Christian "Bobo" Vieri (LaPresse)

Christian "Bobo" Vieri (LaPresse)

Prato, 25 novembre 2015 - "Chiamatemi bomber", oppure chiamatelo Bobo. Fa lo stesso, perché in questo caso sono sinonimi visto che si parla di Christian Vieri. "Chiamatemi bomber", in questo caso, è il titolo del libro scritto con il giornalista della Gazzetta, Mirko Graziano, edito da Rizzoli e nelle librerie da venerdì scorso. Un’autobiografia dove c’è tanta Prato, dalle origini ai giorni nostri.

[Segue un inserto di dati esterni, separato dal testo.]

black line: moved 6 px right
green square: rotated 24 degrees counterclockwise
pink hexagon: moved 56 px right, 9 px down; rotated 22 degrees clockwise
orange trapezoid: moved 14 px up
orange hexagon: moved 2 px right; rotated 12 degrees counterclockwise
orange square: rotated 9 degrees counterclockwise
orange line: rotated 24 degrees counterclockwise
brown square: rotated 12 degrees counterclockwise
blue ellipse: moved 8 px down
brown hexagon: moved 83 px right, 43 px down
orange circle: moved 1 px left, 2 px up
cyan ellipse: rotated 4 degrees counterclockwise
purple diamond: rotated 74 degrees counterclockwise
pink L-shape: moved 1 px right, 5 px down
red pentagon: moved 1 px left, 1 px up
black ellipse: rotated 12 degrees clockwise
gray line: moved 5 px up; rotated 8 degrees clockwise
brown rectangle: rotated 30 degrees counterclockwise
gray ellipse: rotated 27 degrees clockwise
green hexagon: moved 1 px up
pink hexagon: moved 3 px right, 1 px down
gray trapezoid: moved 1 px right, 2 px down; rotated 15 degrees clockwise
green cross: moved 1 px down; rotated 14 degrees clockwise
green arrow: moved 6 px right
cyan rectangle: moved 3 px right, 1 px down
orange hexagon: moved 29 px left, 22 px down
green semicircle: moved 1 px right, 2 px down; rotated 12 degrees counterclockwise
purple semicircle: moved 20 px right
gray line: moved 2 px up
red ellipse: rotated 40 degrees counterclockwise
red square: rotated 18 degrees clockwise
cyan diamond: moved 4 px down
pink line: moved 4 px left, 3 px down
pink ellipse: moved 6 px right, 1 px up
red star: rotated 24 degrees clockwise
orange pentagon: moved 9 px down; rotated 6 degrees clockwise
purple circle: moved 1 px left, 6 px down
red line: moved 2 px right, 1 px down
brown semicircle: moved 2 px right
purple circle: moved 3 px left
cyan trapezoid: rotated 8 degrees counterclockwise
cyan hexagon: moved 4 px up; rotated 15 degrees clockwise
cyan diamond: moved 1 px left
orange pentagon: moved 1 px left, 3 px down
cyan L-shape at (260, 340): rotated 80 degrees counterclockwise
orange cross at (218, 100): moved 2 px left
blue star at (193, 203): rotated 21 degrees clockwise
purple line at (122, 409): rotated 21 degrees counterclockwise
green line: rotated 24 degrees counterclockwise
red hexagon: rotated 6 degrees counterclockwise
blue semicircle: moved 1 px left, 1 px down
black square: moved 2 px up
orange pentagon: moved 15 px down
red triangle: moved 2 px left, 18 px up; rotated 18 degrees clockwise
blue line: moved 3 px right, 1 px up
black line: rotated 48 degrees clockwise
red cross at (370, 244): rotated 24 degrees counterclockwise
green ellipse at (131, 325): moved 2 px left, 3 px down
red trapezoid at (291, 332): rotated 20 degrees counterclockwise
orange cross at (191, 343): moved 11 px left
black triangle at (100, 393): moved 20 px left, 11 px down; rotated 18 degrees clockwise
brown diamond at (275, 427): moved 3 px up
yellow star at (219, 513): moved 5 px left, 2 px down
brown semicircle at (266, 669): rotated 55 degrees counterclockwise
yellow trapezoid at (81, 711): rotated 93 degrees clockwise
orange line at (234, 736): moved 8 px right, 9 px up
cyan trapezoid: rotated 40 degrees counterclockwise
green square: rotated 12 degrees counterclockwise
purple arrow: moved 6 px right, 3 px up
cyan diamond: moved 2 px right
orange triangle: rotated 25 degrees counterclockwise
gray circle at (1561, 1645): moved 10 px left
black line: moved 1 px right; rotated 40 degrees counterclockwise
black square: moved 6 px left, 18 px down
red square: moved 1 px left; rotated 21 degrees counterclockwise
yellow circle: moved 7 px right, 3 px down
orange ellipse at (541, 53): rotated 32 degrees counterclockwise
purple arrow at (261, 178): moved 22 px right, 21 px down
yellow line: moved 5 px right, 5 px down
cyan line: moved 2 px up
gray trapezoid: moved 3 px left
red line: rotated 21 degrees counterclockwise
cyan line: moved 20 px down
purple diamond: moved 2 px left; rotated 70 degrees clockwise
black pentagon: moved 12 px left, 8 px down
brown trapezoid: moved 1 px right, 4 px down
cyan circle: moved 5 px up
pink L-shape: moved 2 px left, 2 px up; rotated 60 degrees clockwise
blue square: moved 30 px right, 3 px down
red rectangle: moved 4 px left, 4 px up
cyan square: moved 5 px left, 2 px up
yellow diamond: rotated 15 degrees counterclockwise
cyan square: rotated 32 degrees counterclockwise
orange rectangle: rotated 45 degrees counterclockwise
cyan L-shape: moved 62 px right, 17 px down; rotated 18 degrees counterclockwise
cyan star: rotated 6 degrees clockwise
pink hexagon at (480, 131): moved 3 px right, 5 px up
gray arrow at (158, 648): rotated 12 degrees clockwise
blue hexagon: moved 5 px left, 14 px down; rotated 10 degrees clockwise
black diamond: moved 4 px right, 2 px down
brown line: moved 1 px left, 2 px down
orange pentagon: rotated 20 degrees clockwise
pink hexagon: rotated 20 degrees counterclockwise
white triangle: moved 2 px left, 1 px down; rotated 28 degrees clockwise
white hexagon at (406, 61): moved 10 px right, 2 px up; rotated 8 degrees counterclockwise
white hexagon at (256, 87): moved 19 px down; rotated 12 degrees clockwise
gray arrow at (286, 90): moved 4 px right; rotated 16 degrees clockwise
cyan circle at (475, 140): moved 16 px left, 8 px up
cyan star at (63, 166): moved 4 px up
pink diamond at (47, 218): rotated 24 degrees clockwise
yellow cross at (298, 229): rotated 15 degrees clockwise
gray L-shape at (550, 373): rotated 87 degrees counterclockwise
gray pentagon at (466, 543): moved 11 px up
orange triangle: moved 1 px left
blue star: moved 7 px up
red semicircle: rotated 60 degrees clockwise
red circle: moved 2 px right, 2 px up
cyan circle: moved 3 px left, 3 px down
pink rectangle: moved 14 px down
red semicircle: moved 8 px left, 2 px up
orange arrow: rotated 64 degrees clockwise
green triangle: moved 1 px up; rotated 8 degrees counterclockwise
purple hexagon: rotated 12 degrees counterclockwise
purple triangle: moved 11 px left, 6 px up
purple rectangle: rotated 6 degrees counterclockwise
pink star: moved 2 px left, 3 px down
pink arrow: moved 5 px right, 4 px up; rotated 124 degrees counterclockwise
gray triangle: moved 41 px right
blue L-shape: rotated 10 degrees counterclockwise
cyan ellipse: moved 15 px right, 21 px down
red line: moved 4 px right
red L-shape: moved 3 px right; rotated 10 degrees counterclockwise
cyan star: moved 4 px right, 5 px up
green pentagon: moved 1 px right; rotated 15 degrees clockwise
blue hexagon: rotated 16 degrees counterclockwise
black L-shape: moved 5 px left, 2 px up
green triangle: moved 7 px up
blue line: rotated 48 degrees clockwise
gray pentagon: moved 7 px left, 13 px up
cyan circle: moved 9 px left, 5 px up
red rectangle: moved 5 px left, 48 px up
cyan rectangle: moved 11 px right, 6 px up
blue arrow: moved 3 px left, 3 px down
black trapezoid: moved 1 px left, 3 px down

Vieri a cuore aperto, con il marchio di famiglia: la schiettezza. Non è un libro molto lungo, perché quello che c’è da dire in casa Vieri lo si dice con il minor numero di parole possibile. Secche, chiare, concise. Però, tra le righe, vi si trova un Bobo segreto, un ragazzo e poi un uomo dalla vita pazzesca, che poteva diventare uno dei tanti immigrati italiani in Australia e che invece, per un mix di scelte coraggiose e destino, è diventato uno degli attaccanti più forti del suo tempo. Con un forte legame con la sua città e la sua famiglia.

Prato, dunque. A partire dalle primissime pagine, quando Christian ricorda che per lui «casa» erano Sidney e l’Australia, perché i suoi genitori ce lo avevano portato all’età di 4 anni, quando il padre Bob andò a giocare nel Marconi Football Club in un periodo in cui i giocatori italiani all’estero erano una rarità assoluta. A 14 anni è già forte e insieme a lui in squadra c’è Paul Okon, poi, anni dopo, giocatore della Lazio. «Alla fine della stagione – racconta Vieri nel libro – io e Paul partiamo per l’Italia, ci hanno organizzato dei provini. Ci stabiliamo a Prato da zia Bianca, sorella di papà, zio Egidio e da mio cugino Dimitri. Nella stessa casa vive anche il nonno e ci arrangiamo nella sua stanza: io e Paul dormiamo in un letto a castello, io sopra e lui sotto». Il primo contatto con la città che poi sarebbe diventata sua, quella alla quale fanno comunque capo quei giramondo dei Vieri. Ma nonno Enzo ci mette lo zampino: «Il nonno ha convinto quelli del Prato – ricorda – a farci allenare con loro. Per i primi tempi speriamo nel tesseramento, ma il Prato fa soltanto promesse e non le mantiene. Paul va in Belgio, io invece resto con il nonno in attesa di qualche proposta». Ed ecco l’incontro con Rodolfo Becheri: «Un giorno arriva il presidente del Santa Lucia ed è il suocero dell’allenatore e tra l’altro è il nonno di un bambinetto che si chiama Alino Diamanti... “Perché non lo porti da noi? Qui fa la muffa”. Parole sante, signor Becheri.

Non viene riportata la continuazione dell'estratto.